• [Source passage]
(begin)

Sensory overload on the Lizard Point Artist Residency hosted by Mayes Creative and Lumen London. Serpentine rocks, wide horizons, sparkling sea, dark starry skies swept by the dazzling beam of Lizard Lighthouse.
We are here to research the communication heritage of this dramatic coastline once plagued by shipwrecks and pirates.
Rachel Holder from the National Trust guided us along the cliff path and told stories of the treacherous seas and lives lost on the hidden rocks. We heard about the history of Lizard Lighthouse and other methods of communication across distances.
We visited Marconi’s radio station hut which was full of wonderful scientific equipment like spark transmitters and Morse code machines. In the early 1890s, Marconi began working on the transmission of telegraph messages without connecting wires. An early experiment was a storm alarm made up of a battery, a coherer (an early form of radio detector consisting of a glass tube loosely filled with metal filings whose bulk electrical resistance decreased in the presence of radio waves), and an electric bell, which went off when it picked up the radio waves generated by lightning.
The message ‘WE ARE ONE’ was filmed on 29th March {non} Brexit Day signing with entanglement semaphore flags across the ocean
The plan is to make a film exploring communication across distances, relating it to entanglement theory where two paired electrons mirror each other. This will then be back projected onto a frosted Fresnel lens as used by lighthouses.
Joanna Mayes gave us a warm welcome to Cornwall on arrival as we witnessed the molten sun colour the whole sky before dropping out of sight.
Sitting in the receding warm glow of the sunset we listened to the electromagnetic musical collaboration between sound artist Justin Wiggan and some house plants.
The meteor viewing pod created by artists Andrew Bird and Christina Romero-Cross was installed in the YHA grounds where a series of Deep Time films commissioned by Mayes Creative were screened with the sequence to be controlled by a cosmic ray detector.
Two Geiger counters with lead between them identify those particles coming from outer space.
Astroarchaeologist Carolyn Kennett led us along a section of the Southwest Coast Path from Ruan Minor to Cadgwith via Poltesco Old Serpentine Works.

(end)

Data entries
(begin)

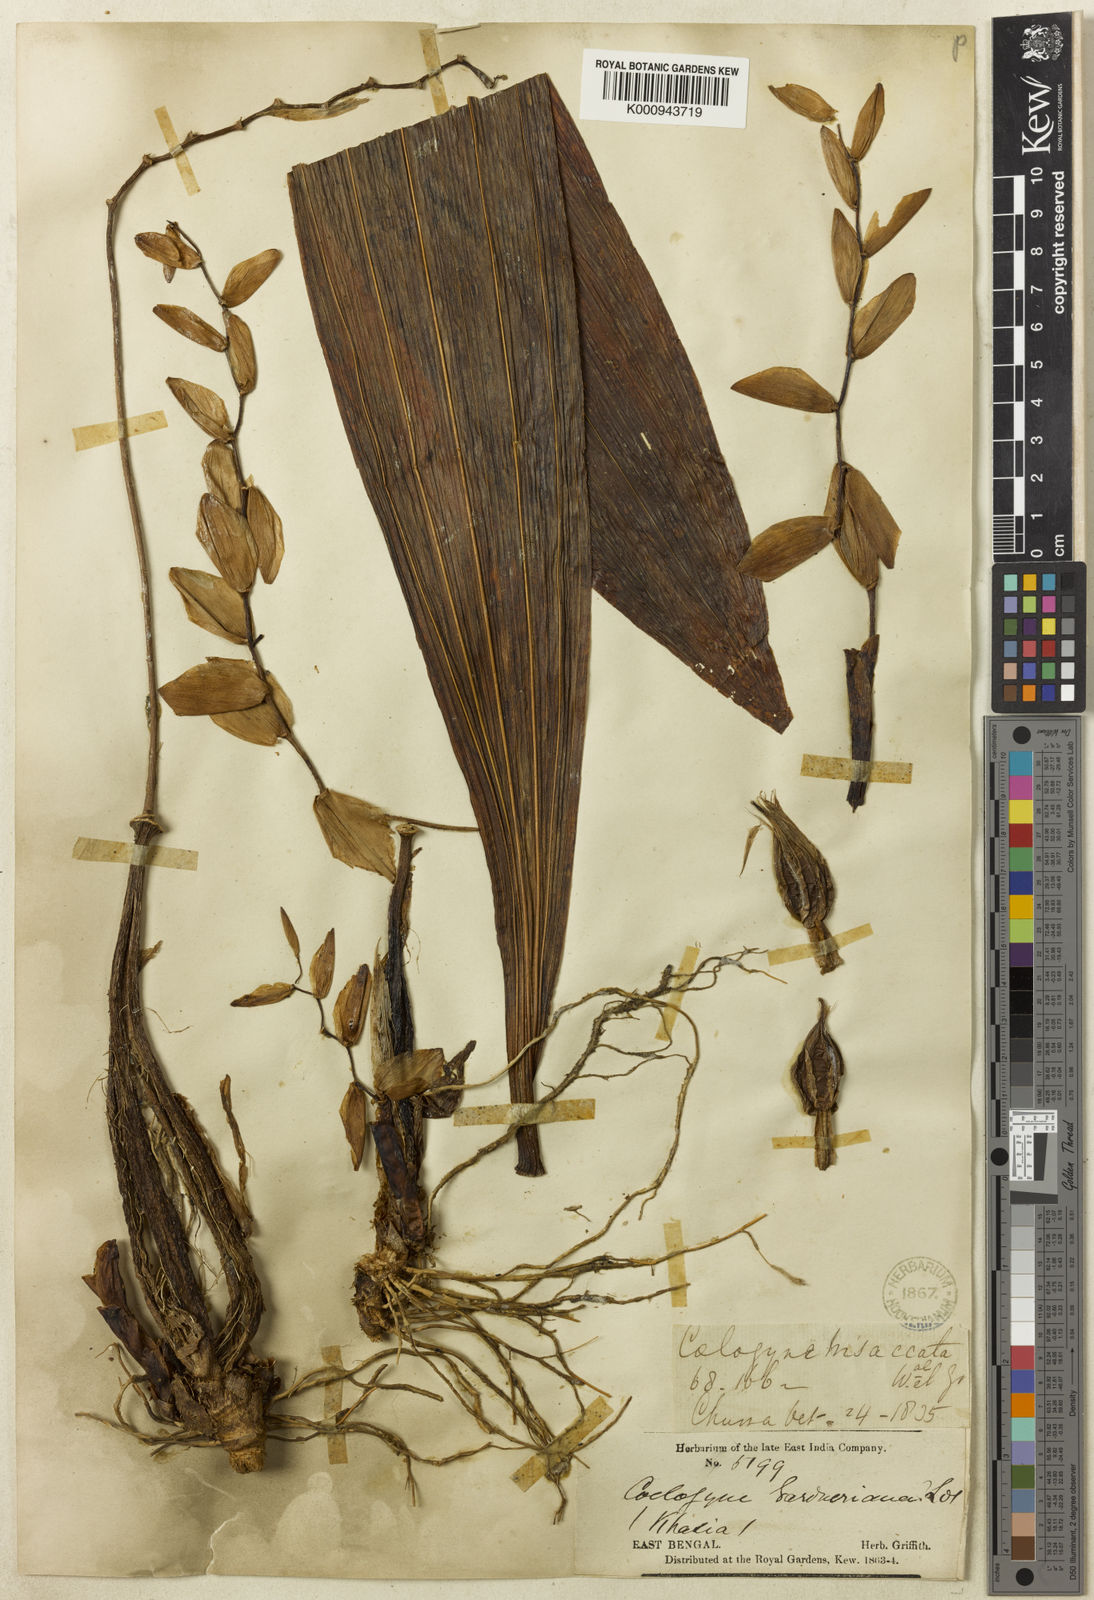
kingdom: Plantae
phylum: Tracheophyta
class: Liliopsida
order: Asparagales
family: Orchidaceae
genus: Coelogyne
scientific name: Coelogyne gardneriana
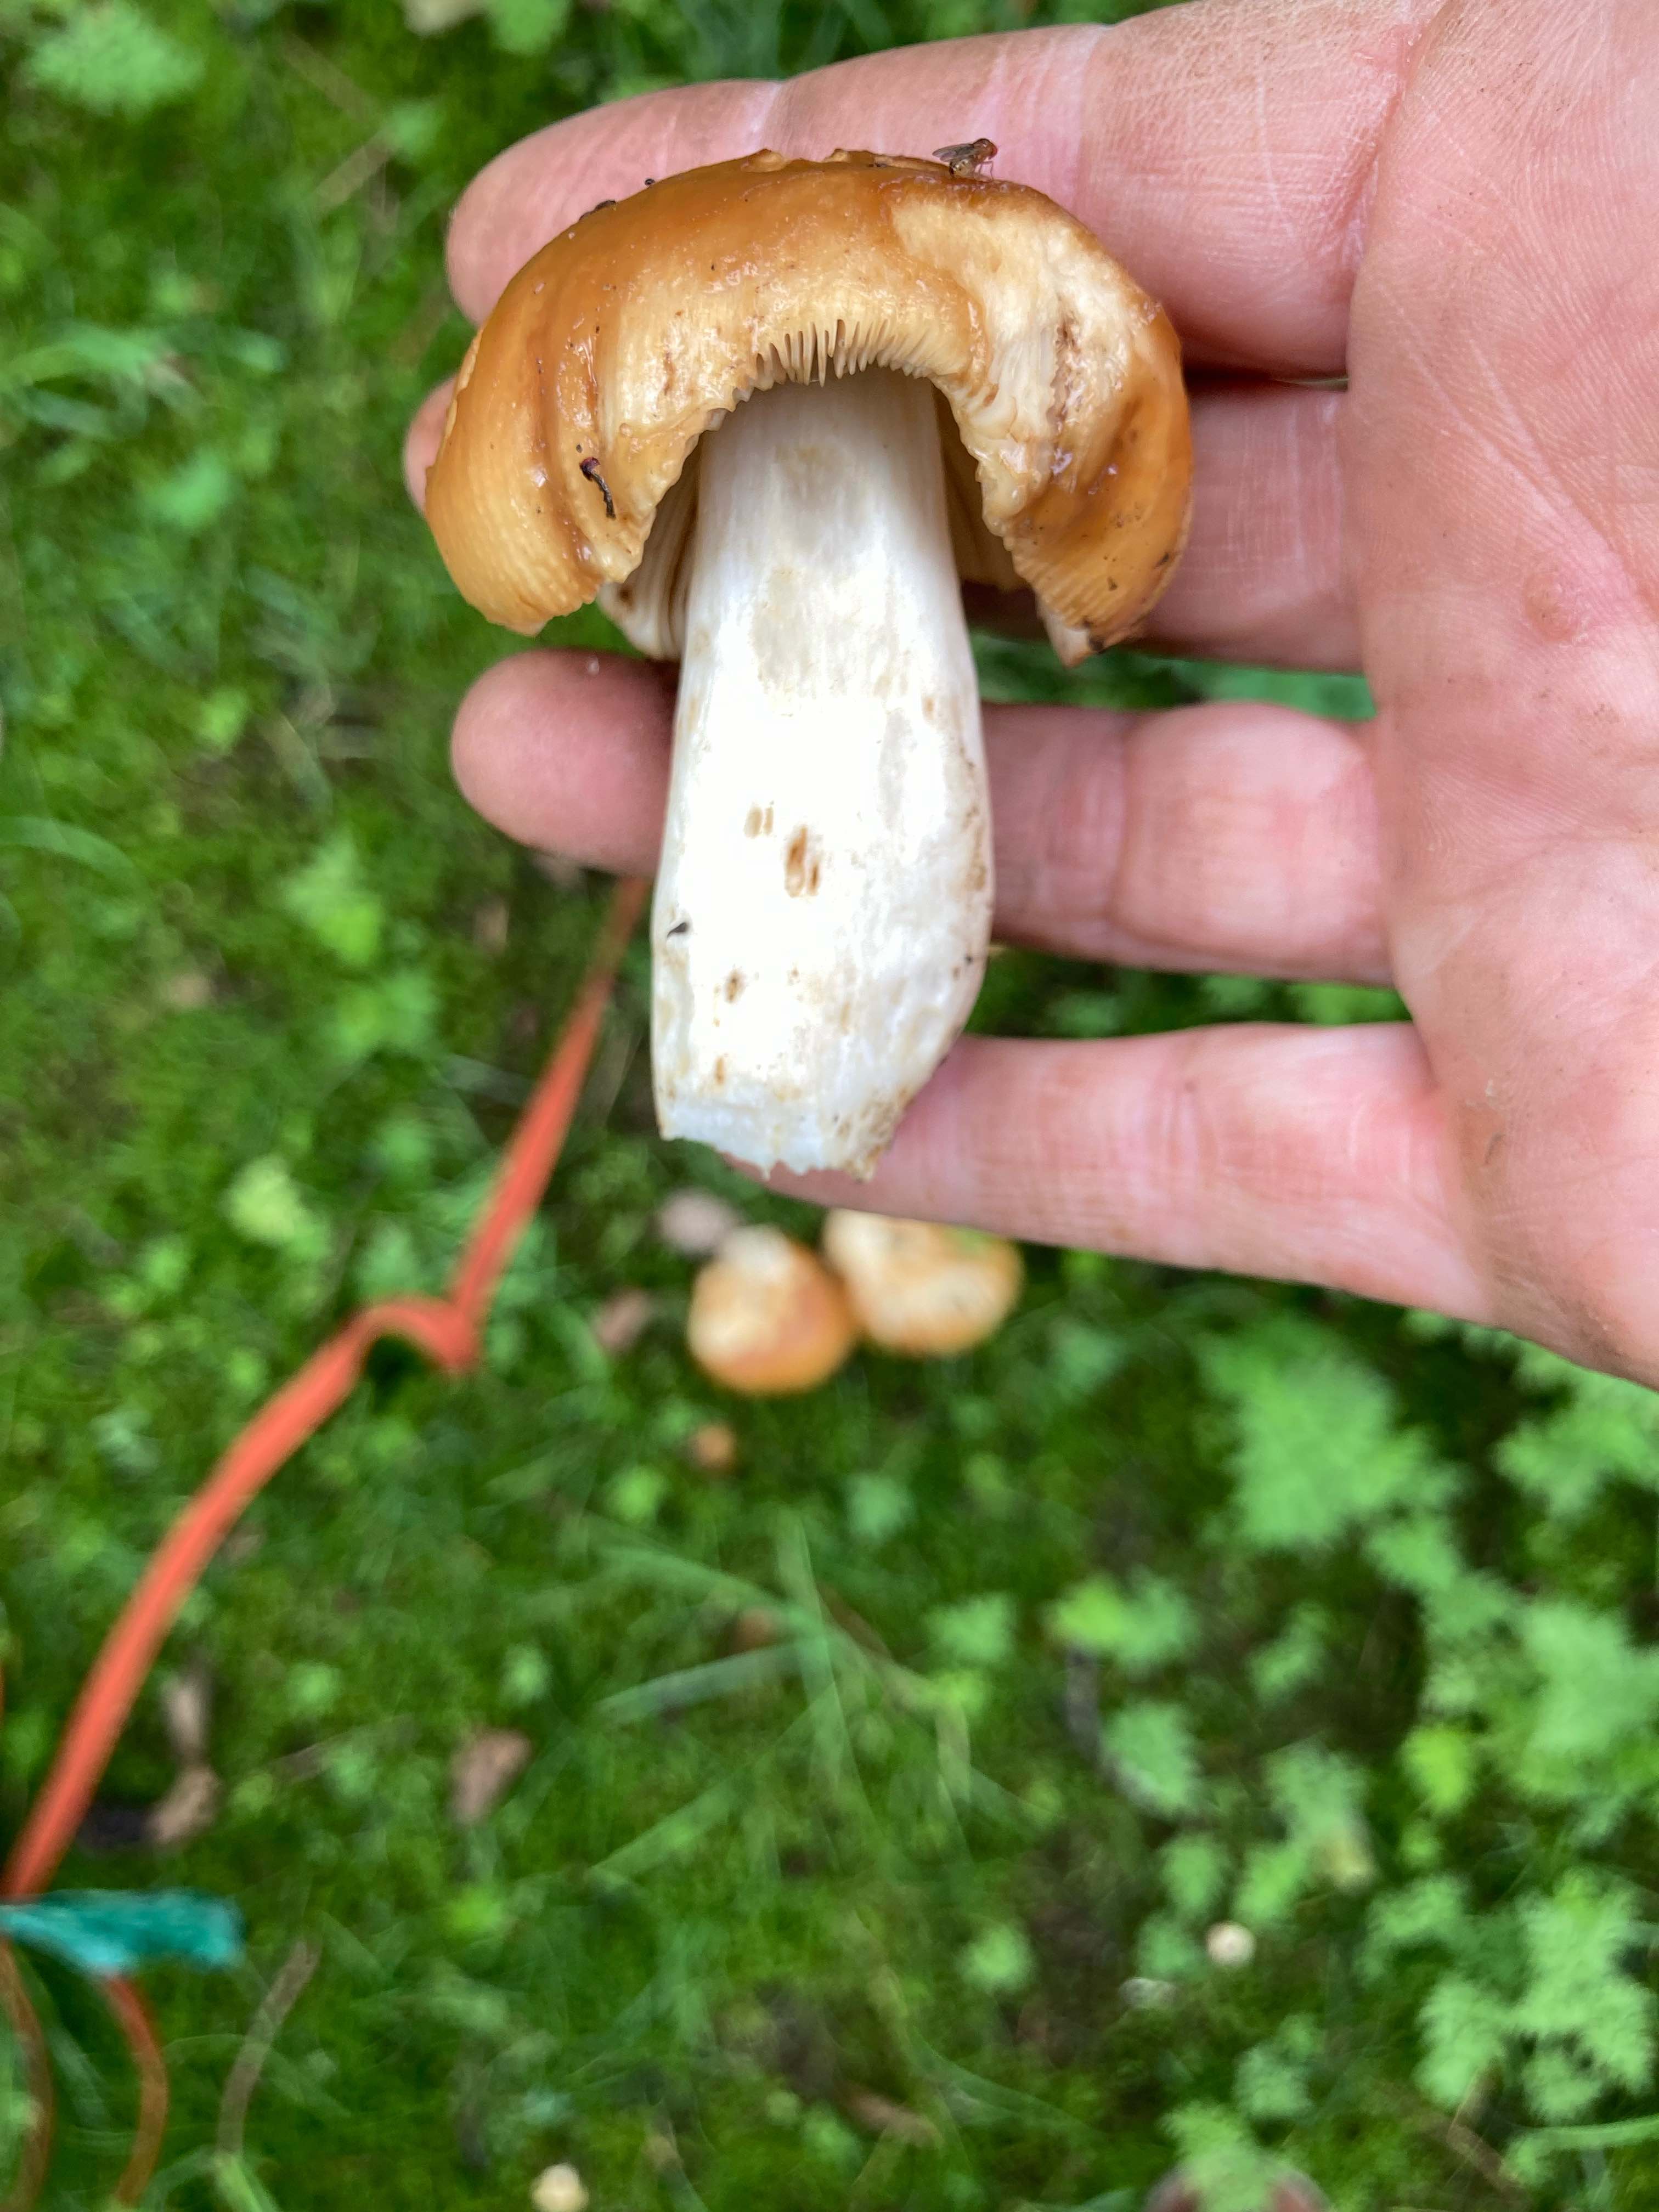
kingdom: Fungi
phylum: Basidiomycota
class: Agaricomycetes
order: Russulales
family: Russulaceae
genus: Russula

(end)

• [Tasks]
1) From the residency text, retype the passage that begins at the words "The meteor viewing" and stops after the words "Old Serpentine Works.".
2) Answer these from the residency text:
(a) Who guided the group along the cliff path?
(b) What will the planned film be back projected onto?
(c) Between which two places did Carolyn Kennett lead the walk?

• [Task answers]
1)
The meteor viewing pod created by artists Andrew Bird and Christina Romero-Cross was installed in the YHA grounds where a series of Deep Time films commissioned by Mayes Creative were screened with the sequence to be controlled by a cosmic ray detector.
Two Geiger counters with lead between them identify those particles coming from outer space.
Astroarchaeologist Carolyn Kennett led us along a section of the Southwest Coast Path from Ruan Minor to Cadgwith via Poltesco Old Serpentine Works.

2)
(a) Rachel Holder from the National Trust.
(b) A frosted Fresnel lens, the kind lighthouses use.
(c) From Ruan Minor to Cadgwith.